Discussion Questions
- Tally Rick's total illustrative losses from the Castellano household (referrals + the trade-up). Now imagine that's one of the ~900 customers he'll sell over a career. What does that multiply out to, and what does it say about the cost of a "no follow-up" career?
- Rick's recovery attempts (survey coaching, poaching) were both unethical and ineffective. Explain how each one actually made his situation worse in concrete, business terms — not just morally.
- The competitor won the trade-up by running an equity-mining play on Rick's own customer, using a third-party data service. What does this tell you about the cost of leaving your sold customers untended? Whose customer were they, really?
- At what single point in the four-year timeline could one phone call have changed the entire outcome? Identify it and write the call.

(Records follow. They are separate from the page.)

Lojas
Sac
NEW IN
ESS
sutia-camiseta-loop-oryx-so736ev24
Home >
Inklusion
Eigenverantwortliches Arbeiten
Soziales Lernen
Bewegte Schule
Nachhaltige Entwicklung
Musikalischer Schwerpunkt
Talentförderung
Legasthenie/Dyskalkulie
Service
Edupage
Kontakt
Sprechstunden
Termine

- Rick is genuinely skilled. Why isn't talent enough to save a career built on no follow-up? Connect your answer to the Rick-vs-Carmen comparison and the "starting at zero" idea.
Your Turn (mini-task)
You've just inherited Rick's situation: a customer you sold a while ago, never followed up with, and just discovered is in a positive-equity window — but they've gone cold and you're not sure they even remember you. Write the recovery call. It must (1) re-introduce you without making them feel neglected, (2) lead with genuine value, (3) set up the equity conversation honestly, and (4) contain zero pressure, zero survey-coaching, and zero of the panic that sank Rick. Then write the one habit you'll adopt this week so you never have to make a "recovery" call again — because the relationship never went cold in the first place.